La jeune génération ne l’a pas connu mais de l’avis général c’est le meilleur footballeur ivoirien et même africain de tous les temps.
Drogba Didier lui-même à qui on le compare et qui est l’un des meilleurs footballeurs communicants estime qu’il a beaucoup été inspiré par Pokou qui était un joueur d’exception au dessus de tous. « Si la Can a représenté beaucoup pour nous autres, c’est parce qu’on a vu les images de Pokou et ses records lors de cette compétition. »
Pour Eugène Kacou qui totalise 50 ans de métier dans le journalisme, « il manque beaucoup de choses à Drogba pour qu’il soit Laurent Pokou.
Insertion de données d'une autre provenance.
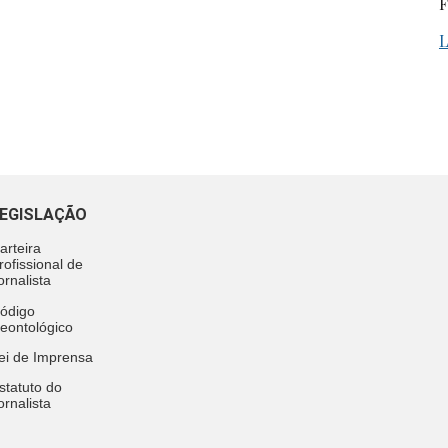
F
L
EGISLAÇÃO
arteira
rofissional de
ornalista
ódigo
eontológico
ei de Imprensa
statuto do
ornalista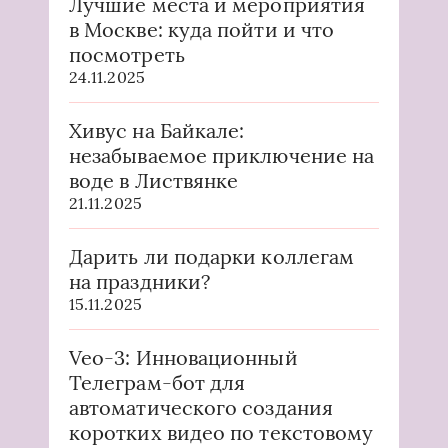
Лучшие места и мероприятия
в Москве: куда пойти и что
посмотреть
24.11.2025
Хивус на Байкале:
незабываемое приключение на
воде в Листвянке
21.11.2025
Дарить ли подарки коллегам
на праздники?
15.11.2025
Veo-3: Инновационный
Телеграм-бот для
автоматического создания
коротких видео по текстовому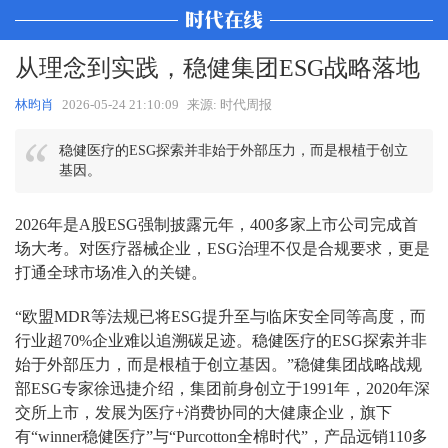
从理念到实践，稳健集团ESG战略落地
林昀肖
2026-05-24 21:10:09
来源: 时代周报
稳健医疗的ESG探索并非始于外部压力，而是根植于创立
基因。
2026年是A股ESG强制披露元年，400多家上市公司完成首
场大考。对医疗器械企业，ESG治理不仅是合规要求，更是
打通全球市场准入的关键。
“欧盟MDR等法规已将ESG提升至与临床安全同等高度，而
行业超70%企业难以追溯碳足迹。稳健医疗的ESG探索并非
始于外部压力，而是根植于创立基因。”稳健集团战略战规
部ESG专家徐迅捷介绍，集团前身创立于1991年，2020年深
交所上市，发展为医疗+消费协同的大健康企业，旗下
有“winner稳健医疗”与“Purcotton全棉时代”，产品远销110多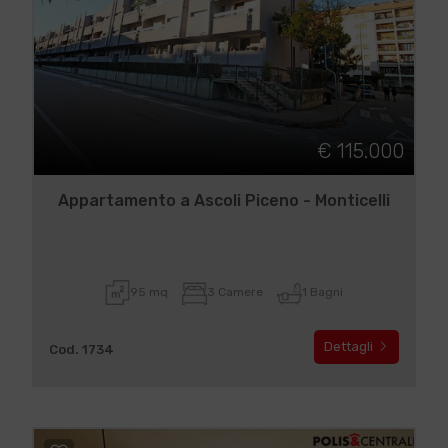
€ 115.000
Appartamento a Ascoli Piceno - Monticelli
95 mq
3 Camere
1 Bagni
Dettagli
Cod. 1734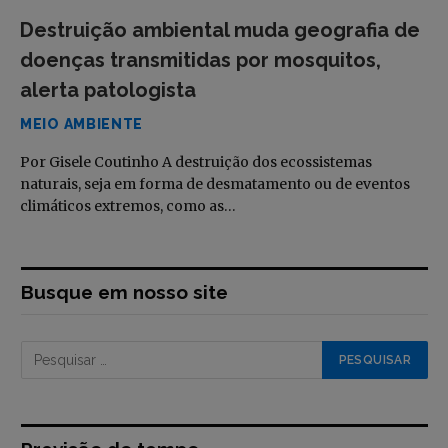
Destruição ambiental muda geografia de
doenças transmitidas por mosquitos,
alerta patologista
MEIO AMBIENTE
Por Gisele Coutinho A destruição dos ecossistemas
naturais, seja em forma de desmatamento ou de eventos
climáticos extremos, como as…
Busque em nosso site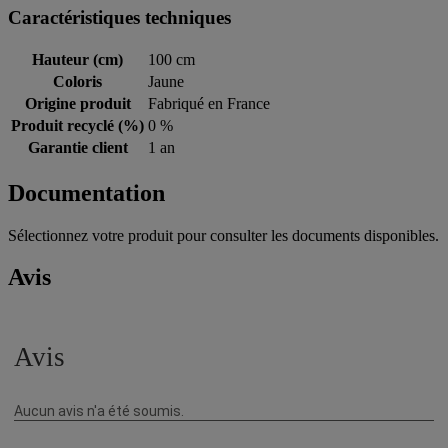
Caractéristiques techniques
Hauteur (cm)
100 cm
Coloris
Jaune
Origine produit
Fabriqué en France
Produit recyclé (%)
0 %
Garantie client
1 an
Documentation
Sélectionnez votre produit pour consulter les documents disponibles.
Avis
Pokou jouait avec le cœur, son engagement était total. C’était aussi un dribbleur inégalé. Il pouvait dribbler 10 joueurs, toute une équipe et marquer »
Son absence est une grande douleur pour le pays. Il a marqué non seulement l’histoire du football ivoirien, mais également celui de l’Afrique. Pendant longtemps, Pokou a détenu le record du nombre de buts (14) inscrits lors d’une phase finale avant que Samuel Eto’o ne le dépasse en 2008 (16 buts).
Laurent Pokou a également eu une brillante carrière en club, jouant pour des équipes telles que l’ASEC Mimosas en Côte d’Ivoire et l’AS Nancy en France où il était beaucoup plus brillant et lumineux que Michel Platini. Après avoir pris sa retraite du football professionnel, il est resté impliqué dans ce sport, contribuant au développement du football dans son pays d’origine.
Il a aussi marqué la Bretagne, Rennes où il a évolué et où il reste pour cette population le meilleur joueur du club de tous les temps.